I was the generation of “latch key kids.” Basic “life skills” were, at least, a matter of necessity, and at most, a matter of survival.
My husband was getting dinner prepped and could de-bone a chicken by the time he was 10 years old. We could use knives, and the toaster, even the stove at a much younger age than many of our children do.
We used the phone (landline, that is) and called our friend’s houses to arrange our OWN “playdates” (we didn’t have a name for it back then). I had probably a dozen phone numbers memorized in my head, not programmed into the phone, by the time I was 7. I can still remember a few of them to this day. And we had to talk to their parents when we called and ask politely to speak with our friends.
We also knew how to take a proper message and write it down, and to screen a call to be able to tell if it was stranger or friend calling. We didn’t have “caller ID” to screen our calls. The only thing “programmed” was our ability to ALWAYS tell whoever was calling that our parent(s) was “busy” and NEVER tell the person calling that our parent(s) wasn’t home.
My generation was handling money (of the paper and coin persuasion) at a very early age too. I lived in the boondocks, but my husband lived where he could walk to the nearest liquor store with a friend and buy candy or bubble gum or a comic book, give the clerk the right money and get back the right change.
We all had jobs by the time we were 16, some of us were even younger. If we didn’t work at the mall or a fast food restaurant, we pulled weeds for neighbors, or mowed the lawn for the old lady down the street. We learned responsibility.
Some of us had paper routes, much to our parent’s chagrin, where we folded and banded the papers, and on rainy days stuffed them in plastic bags. And we were responsible if someone didn’t get their paper, because WE got a call telling us so. But that rarely happened, because we didn’t want to get back on our bike or incur the wrath of mom or dad who had to drive us to go back out to deliver the lone paper, especially in the rain.
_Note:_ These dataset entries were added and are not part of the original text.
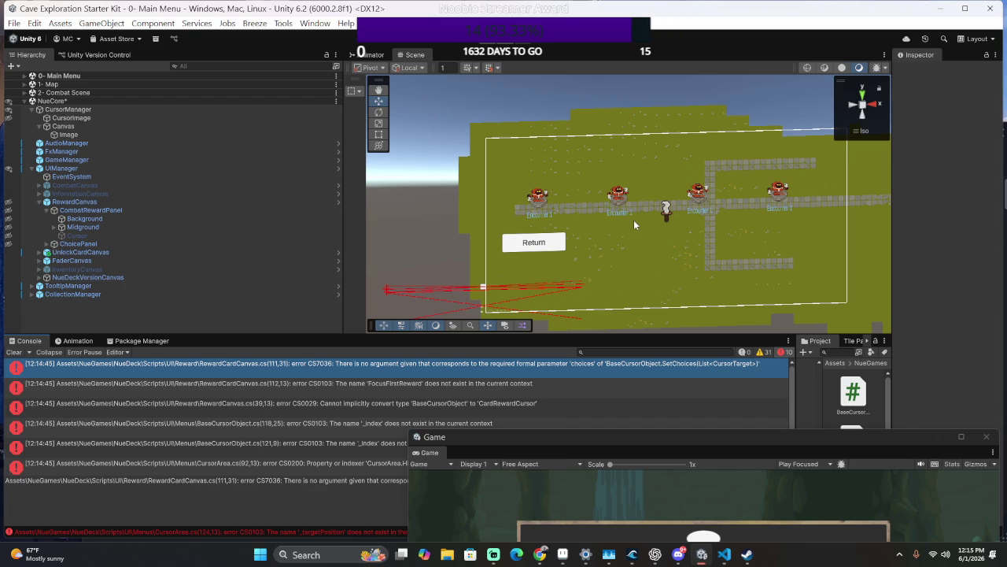
pyautogui.doubleClick(677, 366)
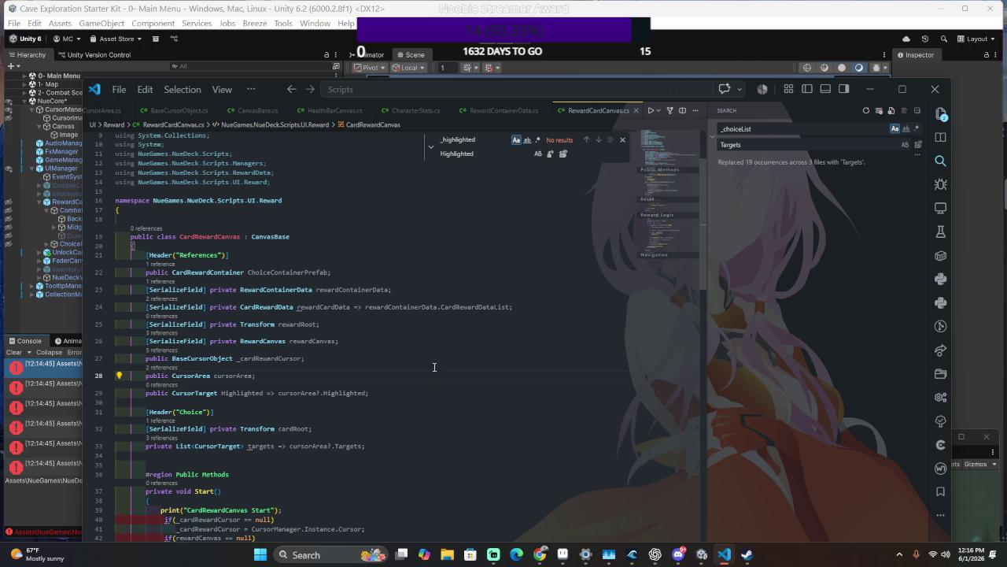
# Scroll RewardCardCanvas.cs to BuildChoices and put the caret on the SetChoices() call.
pyautogui.scroll(-8, 435, 370)
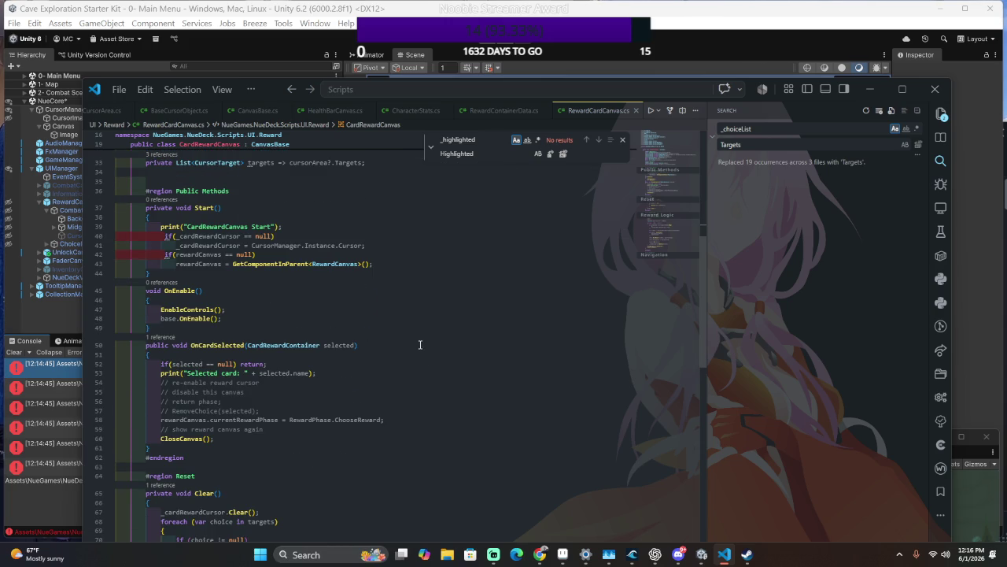
pyautogui.scroll(-3, 418, 340)
pyautogui.scroll(5, 417, 337)
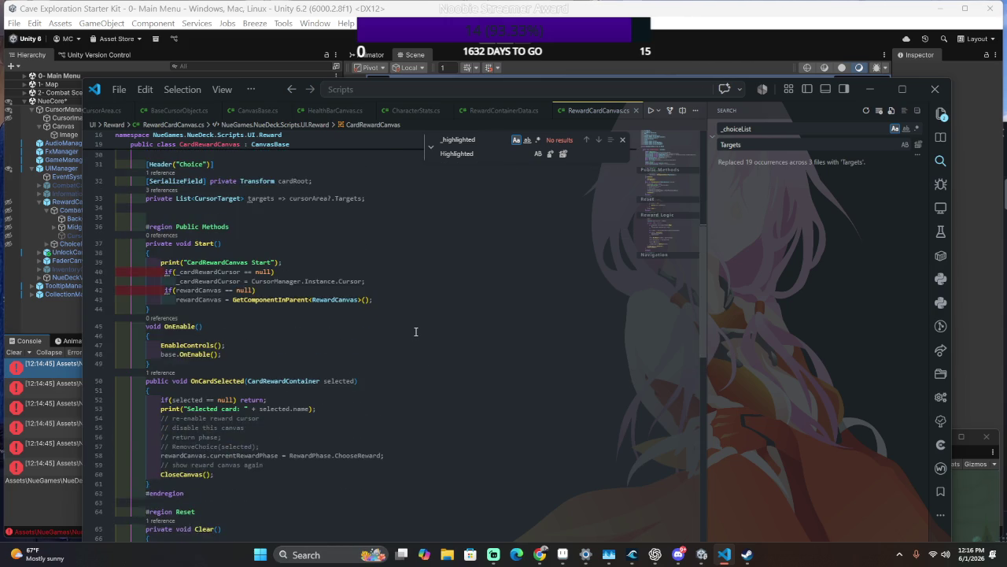
pyautogui.scroll(-3, 415, 332)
I worry that this generation doesn’t have those skills, just as I’m sure my parent’s generation said the same thing about us. I know it’s our responsibility to teach them, but here’s the thing: Unless they get a chance to PRACTICE THEM OVER AND OVER ON A REGULAR BASIS, they will always be a little bit hesitant, or worse, over-confidant, and THINK they know what they’re doing when in actuality they only know a fraction of what they should.
The thing is I don’t know where this mindset comes from that we tend to shield our kids from the world. We want to do everything for them, and it isn’t helping them at all. I’m guilty of it too.
This summer, is the summer of “Do It Yourself” at my house: your laundry, your lunch, your social arrangements with your friends (with permission of course), your dishes, your hygiene (I can’t even believe this one is an issue), your money management, and your time management.
So far, it’s going well. They feel more empowered. Of course, there’s still whining at times, but it’s working…I hope.
Please feel free to leave any suggestions for encouraging “life skills?”
As a side note: I had a hard time finding stock photos of kids doing any of the things I listed above.